Short of living a parallel life in which we don't run and never have, we can't answer this question with complete confidence. The fact that some runners move on and embrace other serious fitness activities in middle age, however, is perhaps evidence that some of us can't bear to be reminded which such empirical precision of our physical decline from the pinnacle of youth. Better for some to try a new sport in which "personal bests" can still be attained, and which does not light up our old injuries quite so vividly. That others quit serious physical activity all together after their serious competitive days are over is perhaps another sign that having one's nose rubbed in one's steady physical decline may be too much for some to bear. Best for some, apparently, to cruise comfortably along until encountering one or two big reminders of death's imminence all at once. Though it's not easy to know what goes on in the minds of older runners who have been racing and training for decades, in spite of steadily declining performances, my experience in knowing and coaching lifelong runners (and in being one myself) is that running's regular intimations of mortality do not necessarily weigh heavily on veterans of the sport-- and not because we are in some kind of denial of the obvious. I happen to think that training and competing well past one's prime eventually makes one's mortality easier, not harder, to accept, for the simple reason that regular practice makes everything easier. Runners who have stuck with it from their primes into old age know that they have been dying by degrees since their late 30s; they have, in effect, been practicing coping with true morbidity from an age when non-athletes can still credibly convince themselves that they have achieved a kind of comfortable stasis between youth and old age.

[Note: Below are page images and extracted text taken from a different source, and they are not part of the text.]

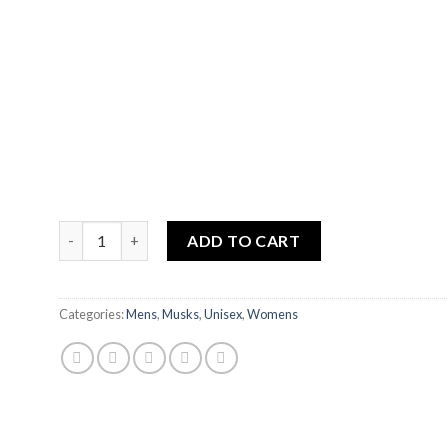
ZAHRA MUSK quantity
ADD TO CART
Categories:
Mens
,
Musks
,
Unisex
,
Womens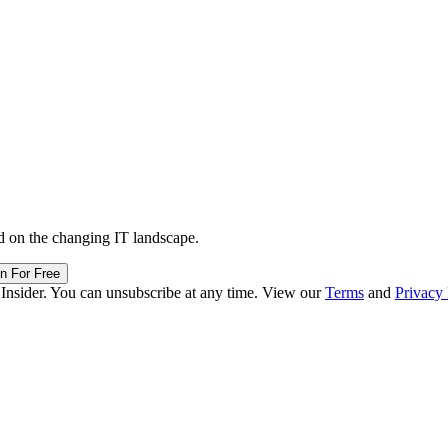
d on the changing IT landscape.
in For Free
 Insider. You can unsubscribe at any time. View our
Terms
and
Privacy 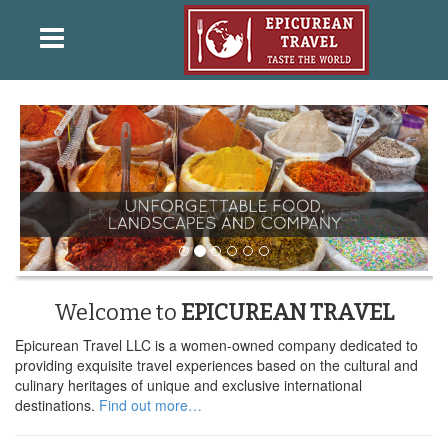
Welcome to
EPICUREAN TRAVEL
Epicurean Travel LLC is a women-owned company dedicated to
providing exquisite travel experiences based on the cultural and
culinary heritages of unique and exclusive international
destinations.
Find out more…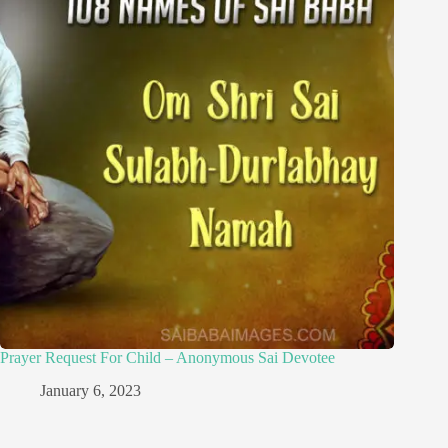
Prayer Request For Child – Anonymous Sai Devotee
January 6, 2023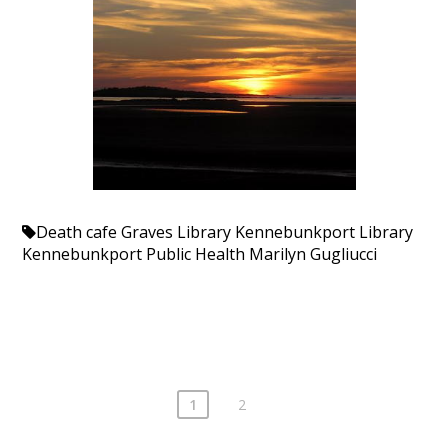
Death cafe
Graves Library
Kennebunkport Library
Kennebunkport Public Health
Marilyn Gugliucci
1
2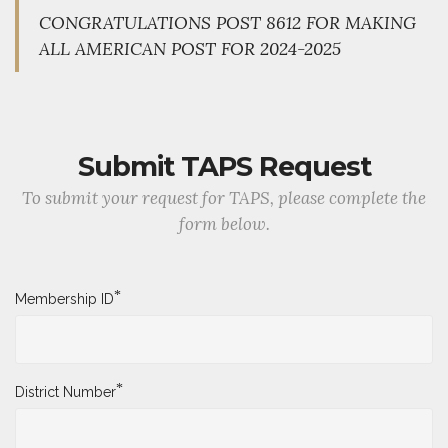
CONGRATULATIONS POST 8612 FOR MAKING
ALL AMERICAN POST FOR 2024-2025
Submit TAPS Request
To submit your request for TAPS, please complete the
form below.
*
Membership ID
*
District Number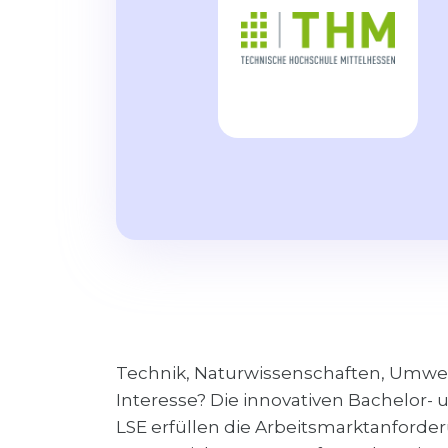
Technik, Naturwissenschaften, Umwelt,
Interesse? Die innovativen Bachelor
LSE erfüllen die Arbeitsmarktanforderu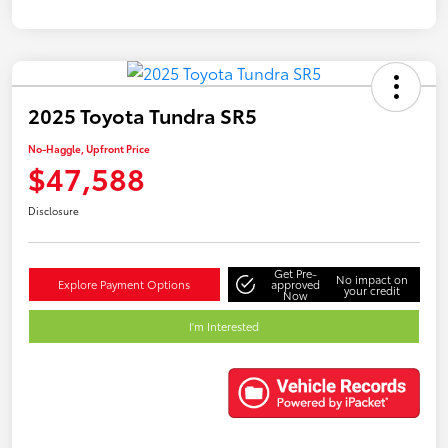
2025 Toyota Tundra SR5
No-Haggle, Upfront Price
$47,588
Disclosure
Get Pre-
No impact on
Explore Payment Options
approved
your credit
Now
I'm Interested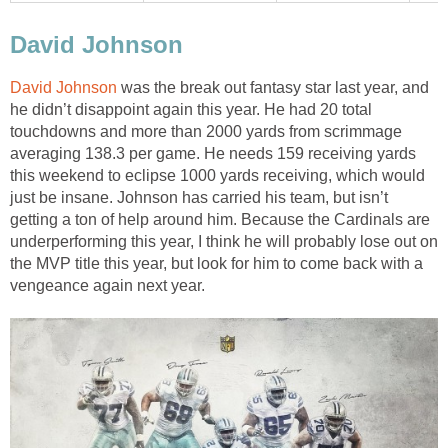
David Johnson
David Johnson
was the break out fantasy star last year, and
he didn’t disappoint again this year. He had 20 total
touchdowns and more than 2000 yards from scrimmage
averaging 138.3 per game. He needs 159 receiving yards
this weekend to eclipse 1000 yards receiving, which would
just be insane. Johnson has carried his team, but isn’t
getting a ton of help around him. Because the Cardinals are
underperforming this year, I think he will probably lose out on
the MVP title this year, but look for him to come back with a
vengeance again next year.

As I age in the sport, I often think of the great Ed Whitlock, who left us a little more than a year ago. Ed was a champion at life, of course, but he also turned out to be a maestro of death. I do not speak from direct knowledge, but it seemed to me at the time of Ed's passing that, being more attuned to his body than probably anyone who has ever lived, he must have known that he was very sick, and that he was dying, even as he continued to train for his last record-breaking marathon performance. That he had made a trip to his birthplace in England at this time also suggests that he knew he was not at all well. Some of us-- runners and non-runners alike-- are able to attain a grace in death that others can't. And, like heroism in a dire emergency, it can be difficult to predict who will do what with the certain knowledge that their time is up. But I would like to believe that Ed Whitlock, while having every reason to believe that he would rival Methuselah with his longevity, was able to die with the apparent equanimity that he did, and at not much older than the average Canadian male, because his running had taught him daily that we are all steadily succumbing to entropy even when we feel most full of life. And rather than frightening him into inactivity, it seemed to compel him to embrace what he loved until the very end-- sweet, not bitter.